_Aim of the task_: Copy out every line of the records where the string "size" occurs.

_Supplied material_:
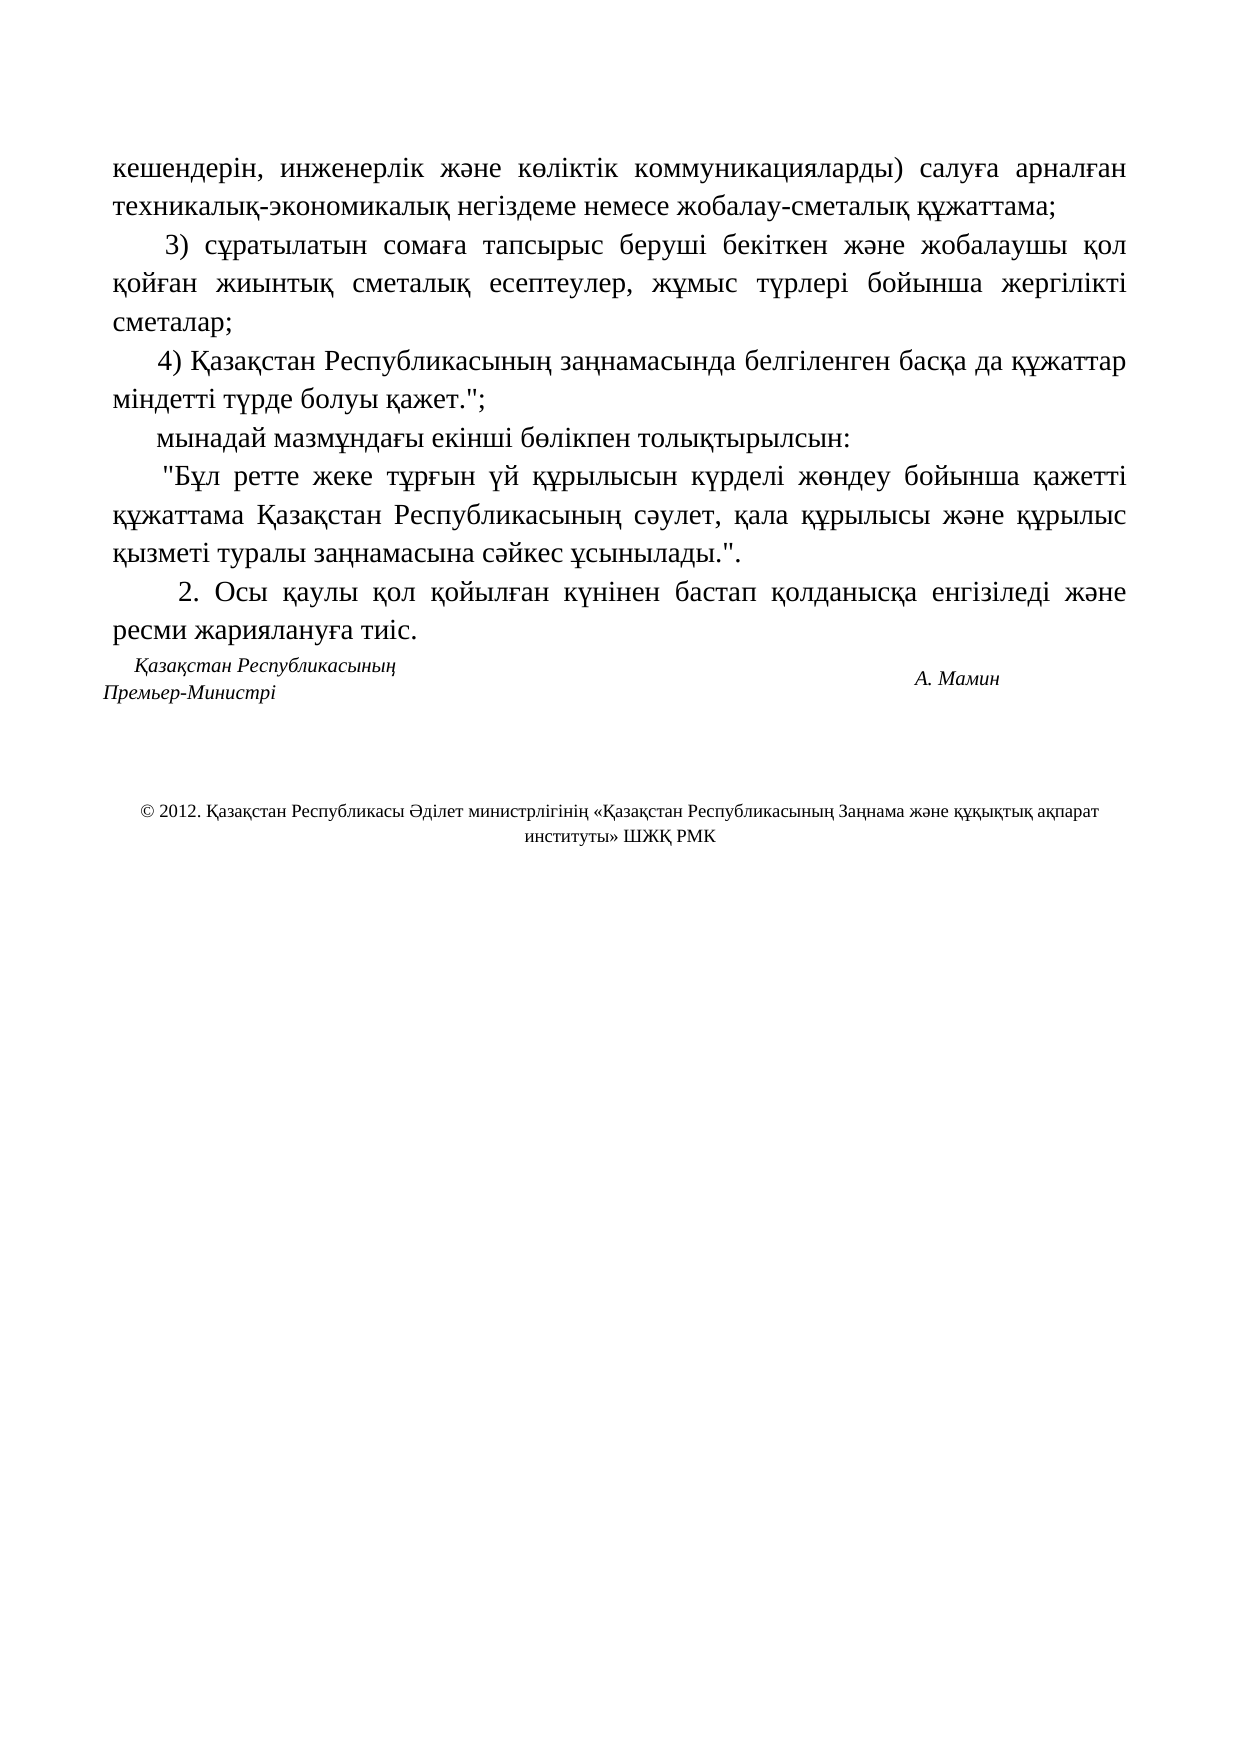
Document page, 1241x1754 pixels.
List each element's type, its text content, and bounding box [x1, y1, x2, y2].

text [112, 150, 1128, 222]
table_header А. Мамин [913, 651, 1240, 710]
text "Бұл ретте жеке тұрғын үй құрылысын күрделі жөндеу бойынша қажетті құжаттама Қазақстан Республикасының сәулет, қала құрылысы және құрылыс қызметі туралы заңнамасына сәйкес ұсынылады.". [112, 458, 1128, 569]
text мынадай мазмұндағы екінші бөлікпен толықтырылсын: [112, 420, 1128, 453]
text 2. Осы қаулы қол қойылған күнінен бастап қолданысқа енгізіледі және ресми жариялануға тиіс. [112, 574, 1128, 646]
text © 2012. Қазақстан Республикасы Әділет министрлігінің «Қазақстан Республикасының Заңнама және құқықтық ақпарат институты» ШЖҚ РМК [112, 800, 1128, 847]
text 4) Қазақстан Республикасының заңнамасында белгіленген басқа да құжаттар міндетті түрде болуы қажет."; [112, 343, 1128, 415]
text 3) сұратылатын сомаға тапсырыс беруші бекіткен және жобалаушы қол қойған жиынтық сметалық есептеулер, жұмыс түрлері бойынша жергілікті сметалар; [112, 227, 1128, 338]
table_header Қазақстан Республикасының Премьер-Министрі [101, 651, 913, 710]
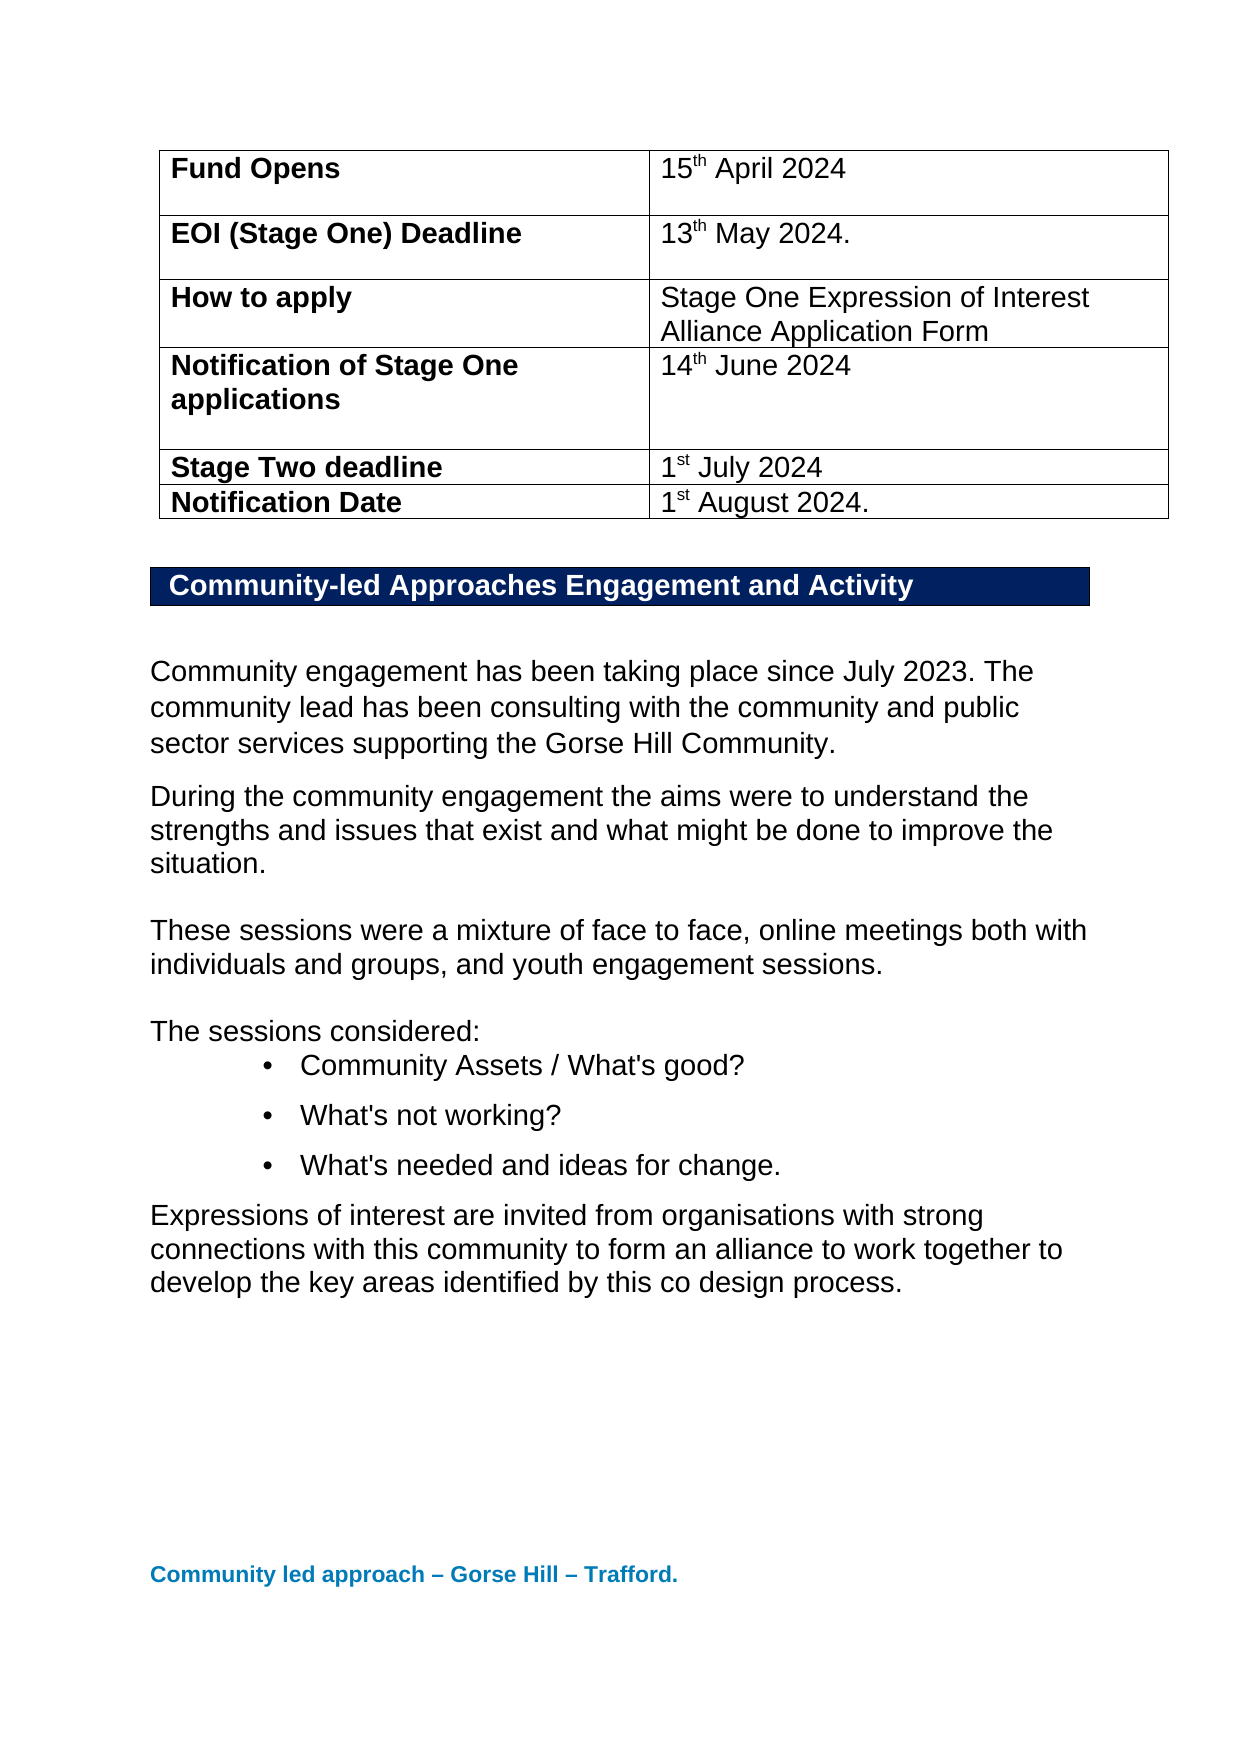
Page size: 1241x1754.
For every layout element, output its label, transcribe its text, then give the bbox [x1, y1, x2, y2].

table_header 15th April 2024 [650, 151, 1168, 214]
table_cell 13th May 2024. [650, 216, 1168, 279]
list What's not working? [262, 1098, 1090, 1131]
list What's needed and ideas for change. [262, 1148, 1090, 1182]
table_cell 14th June 2024 [650, 348, 1168, 449]
table_cell EOI (Stage One) Deadline [160, 216, 649, 279]
text Expressions of interest are invited from organisations with strong connections with this community to form an alliance to work together to develop the key areas identified by this co design process. [150, 1198, 1090, 1299]
text Community engagement has been taking place since July 2023. The community lead has been consulting with the community and public sector services supporting the Gorse Hill Community. [150, 654, 1090, 760]
table_cell How to apply [160, 280, 649, 347]
table_header Fund Opens [160, 151, 649, 214]
table_cell Notification Date [160, 485, 649, 518]
text These sessions were a mixture of face to face, online meetings both with individuals and groups, and youth engagement sessions. [150, 913, 1090, 980]
table_cell 1st August 2024. [650, 485, 1168, 518]
table_header Community-led Approaches Engagement and Activity [151, 568, 1089, 605]
table_cell 1st July 2024 [650, 450, 1168, 483]
table_cell Stage Two deadline [160, 450, 649, 483]
text During the community engagement the aims were to understand the strengths and issues that exist and what might be done to improve the situation. [150, 779, 1090, 880]
list Community Assets / What's good? [262, 1047, 1090, 1081]
text The sessions considered: [150, 1014, 1090, 1047]
table_cell Notification of Stage One applications [160, 348, 649, 449]
table_cell Stage One Expression of Interest Alliance Application Form [650, 280, 1168, 347]
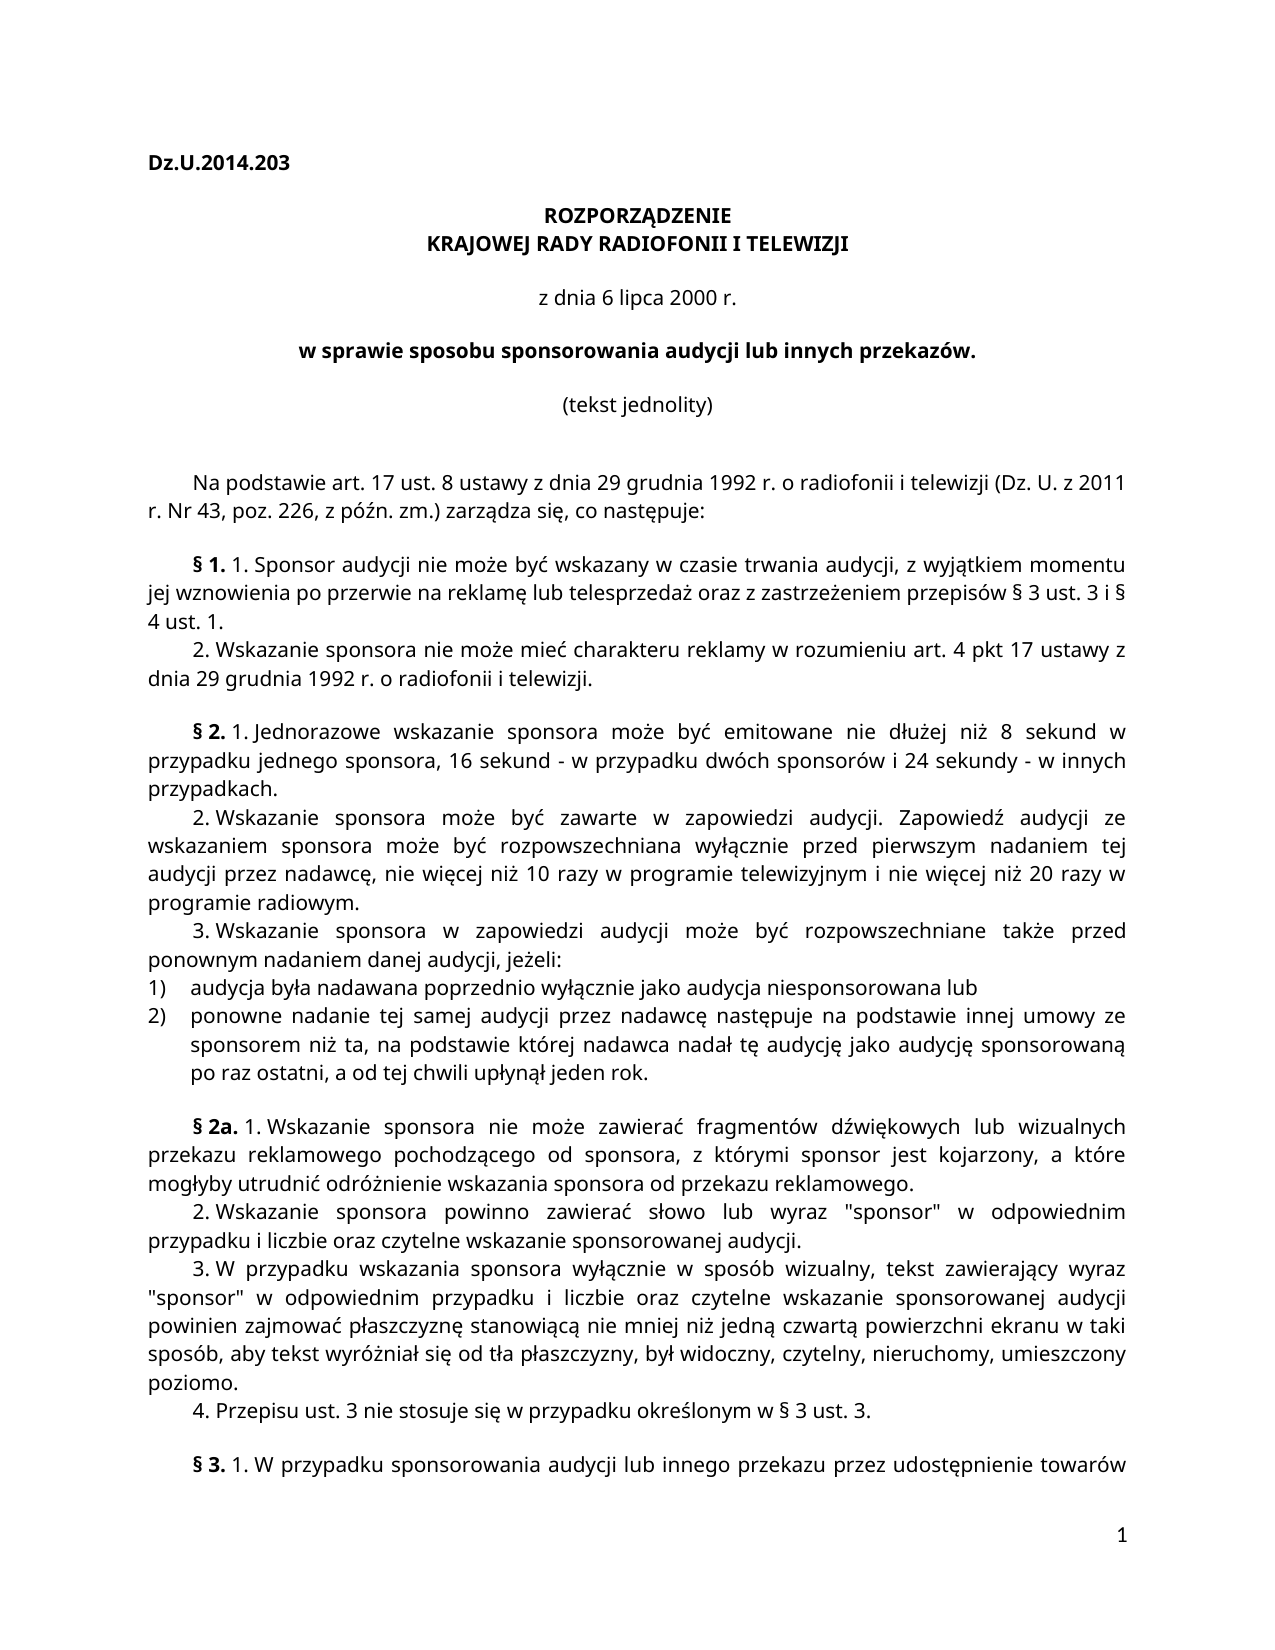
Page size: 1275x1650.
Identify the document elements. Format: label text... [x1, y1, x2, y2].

_Solution to the exercise_:
Page size: 1241x1754.
Page size: 1275x1650.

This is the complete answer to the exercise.